- Explorer le texte
1 - D'après le texte, à quelle école de course au large la personne qui écrit a-t-elle choisi de se mettre ?
2 - Selon le texte, pourquoi le rêve de devenir un vrai marin hésitait-il à faire surface ?
3 - Recopiez le passage du texte, depuis « Un mini bateau » jusqu'à « classe Mini ! ».

- Texte à lire
Un mini bateau pour de grands rêves - Partie 1
- arthurpenet
- Mar 20, 2017
- 6 min read

Te souviens-tu du déclic qui m’a ouvert les yeux et après lequel j’ai décidé de quitter mon travail et de vivre mes rêves ? Parmi ces rêves il y avait celui de devenir architecte naval pour imaginer et construire les bateaux de demain et mettre mon empreinte dans ce monde qui me fascine tant. Mais il y avait également un autre rêve, enfoui depuis longtemps, qui hésitait à faire surface parce que « pas très conventionnel », trop fou, avec beaucoup d’inconnues et plutôt insécurisant… Ce rêve c’est de devenir un vrai marin et de me former à la navigation au large pour que le voilier puisse devenir un moyen de transport sans limites ! Alors j’ai décidé de me mettre à la plus folle école de course au large qui soit : la classe Mini !

- Enregistrements fournis
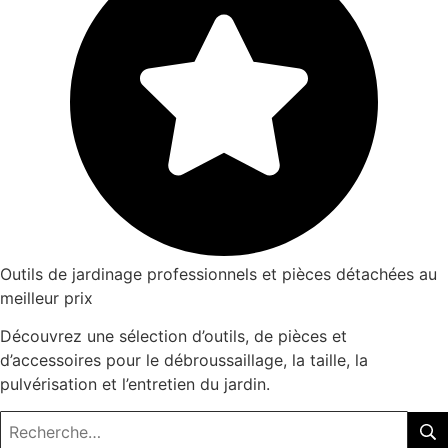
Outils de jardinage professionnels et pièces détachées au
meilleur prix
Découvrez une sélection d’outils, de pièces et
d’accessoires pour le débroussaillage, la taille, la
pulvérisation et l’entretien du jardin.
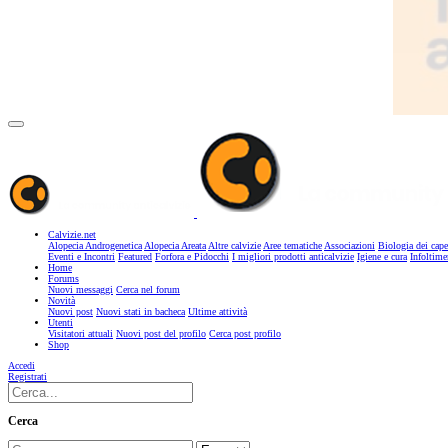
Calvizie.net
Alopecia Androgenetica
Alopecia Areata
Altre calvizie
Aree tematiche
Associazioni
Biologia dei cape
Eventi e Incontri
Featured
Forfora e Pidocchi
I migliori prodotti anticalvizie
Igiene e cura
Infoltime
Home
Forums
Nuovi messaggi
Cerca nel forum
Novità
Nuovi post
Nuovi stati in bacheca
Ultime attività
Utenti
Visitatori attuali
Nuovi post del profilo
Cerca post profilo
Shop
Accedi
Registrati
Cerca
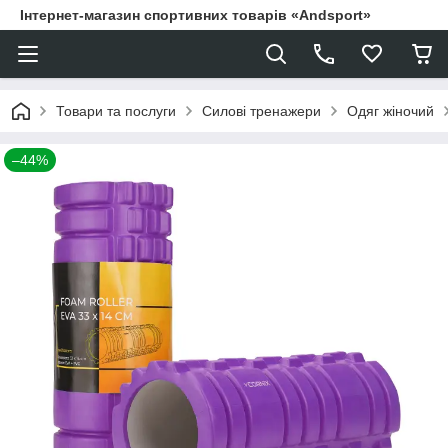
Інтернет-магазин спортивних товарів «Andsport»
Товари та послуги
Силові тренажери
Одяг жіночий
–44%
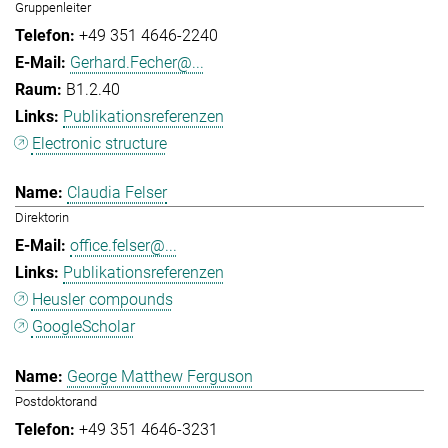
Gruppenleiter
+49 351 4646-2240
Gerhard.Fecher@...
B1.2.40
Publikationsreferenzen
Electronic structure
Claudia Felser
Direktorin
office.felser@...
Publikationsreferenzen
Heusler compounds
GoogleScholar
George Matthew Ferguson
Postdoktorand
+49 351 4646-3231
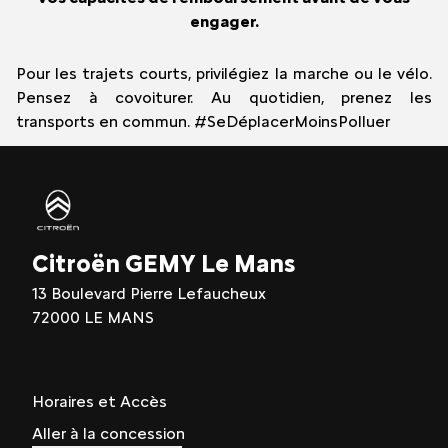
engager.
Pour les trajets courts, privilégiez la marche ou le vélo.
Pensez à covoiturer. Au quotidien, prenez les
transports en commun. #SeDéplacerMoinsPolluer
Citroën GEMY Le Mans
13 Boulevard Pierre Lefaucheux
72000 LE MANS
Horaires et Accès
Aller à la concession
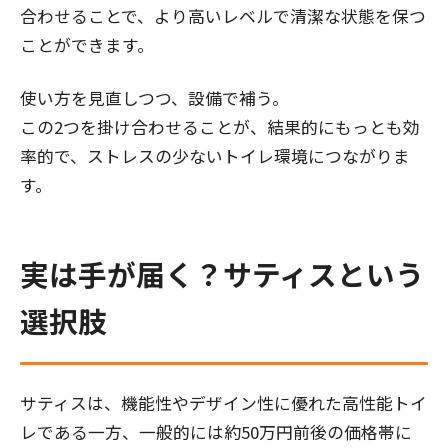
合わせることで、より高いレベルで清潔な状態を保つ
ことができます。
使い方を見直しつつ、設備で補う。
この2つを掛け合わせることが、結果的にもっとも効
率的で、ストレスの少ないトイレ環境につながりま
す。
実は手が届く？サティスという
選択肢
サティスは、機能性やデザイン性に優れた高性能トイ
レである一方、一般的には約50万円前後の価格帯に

- Réponses par consigne
1 - À la classe Mini.

2 - Ce rêve hésitait à faire surface parce qu'il était jugé « pas très conventionnel » et trop fou. Il comportait aussi beaucoup d'inconnues et semblait plutôt insécurisant.

3 -
Un mini bateau pour de grands rêves - Partie 1
- arthurpenet
- Mar 20, 2017
- 6 min read

Te souviens-tu du déclic qui m’a ouvert les yeux et après lequel j’ai décidé de quitter mon travail et de vivre mes rêves ? Parmi ces rêves il y avait celui de devenir architecte naval pour imaginer et construire les bateaux de demain et mettre mon empreinte dans ce monde qui me fascine tant. Mais il y avait également un autre rêve, enfoui depuis longtemps, qui hésitait à faire surface parce que « pas très conventionnel », trop fou, avec beaucoup d’inconnues et plutôt insécurisant… Ce rêve c’est de devenir un vrai marin et de me former à la navigation au large pour que le voilier puisse devenir un moyen de transport sans limites ! Alors j’ai décidé de me mettre à la plus folle école de course au large qui soit : la classe Mini !